▸ Work to be completed: For every line in the data below that contains "other", copy the line.

▸ Source information:
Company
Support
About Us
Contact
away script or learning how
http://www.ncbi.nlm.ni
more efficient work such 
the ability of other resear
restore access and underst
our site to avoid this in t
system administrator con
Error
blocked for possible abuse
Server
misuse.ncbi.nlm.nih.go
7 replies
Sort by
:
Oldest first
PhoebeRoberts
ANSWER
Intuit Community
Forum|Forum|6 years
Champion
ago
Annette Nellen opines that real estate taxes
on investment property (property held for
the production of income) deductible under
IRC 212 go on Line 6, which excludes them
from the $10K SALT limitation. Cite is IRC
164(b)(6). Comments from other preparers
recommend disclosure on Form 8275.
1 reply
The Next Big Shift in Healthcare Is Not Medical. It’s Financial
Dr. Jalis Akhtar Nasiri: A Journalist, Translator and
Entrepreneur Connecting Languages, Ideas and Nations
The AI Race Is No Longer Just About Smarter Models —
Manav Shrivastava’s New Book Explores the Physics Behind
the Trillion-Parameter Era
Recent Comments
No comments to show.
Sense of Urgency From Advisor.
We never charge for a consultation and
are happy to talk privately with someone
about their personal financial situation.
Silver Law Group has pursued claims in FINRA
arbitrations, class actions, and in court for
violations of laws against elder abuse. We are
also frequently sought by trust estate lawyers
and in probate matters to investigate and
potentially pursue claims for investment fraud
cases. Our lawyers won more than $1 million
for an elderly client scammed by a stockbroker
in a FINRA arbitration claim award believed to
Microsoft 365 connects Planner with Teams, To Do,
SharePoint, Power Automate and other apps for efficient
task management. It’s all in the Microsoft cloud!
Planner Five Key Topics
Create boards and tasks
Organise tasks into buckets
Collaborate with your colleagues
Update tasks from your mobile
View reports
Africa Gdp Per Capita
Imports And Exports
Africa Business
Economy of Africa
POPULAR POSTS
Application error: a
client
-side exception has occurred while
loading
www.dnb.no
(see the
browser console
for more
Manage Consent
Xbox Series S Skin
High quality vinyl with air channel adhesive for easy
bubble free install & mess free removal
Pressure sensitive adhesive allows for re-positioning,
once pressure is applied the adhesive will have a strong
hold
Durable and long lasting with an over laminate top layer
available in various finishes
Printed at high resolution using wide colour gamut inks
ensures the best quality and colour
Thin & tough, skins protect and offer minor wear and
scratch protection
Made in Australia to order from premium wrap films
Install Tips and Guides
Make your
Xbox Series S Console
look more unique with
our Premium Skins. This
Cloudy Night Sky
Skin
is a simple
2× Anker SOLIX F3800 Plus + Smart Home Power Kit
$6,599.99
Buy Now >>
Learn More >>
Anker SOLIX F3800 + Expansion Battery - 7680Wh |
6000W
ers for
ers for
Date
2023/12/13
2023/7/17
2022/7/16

▸ Result for this task:
the ability of other resear
164(b)(6). Comments from other preparers
SharePoint, Power Automate and other apps for efficient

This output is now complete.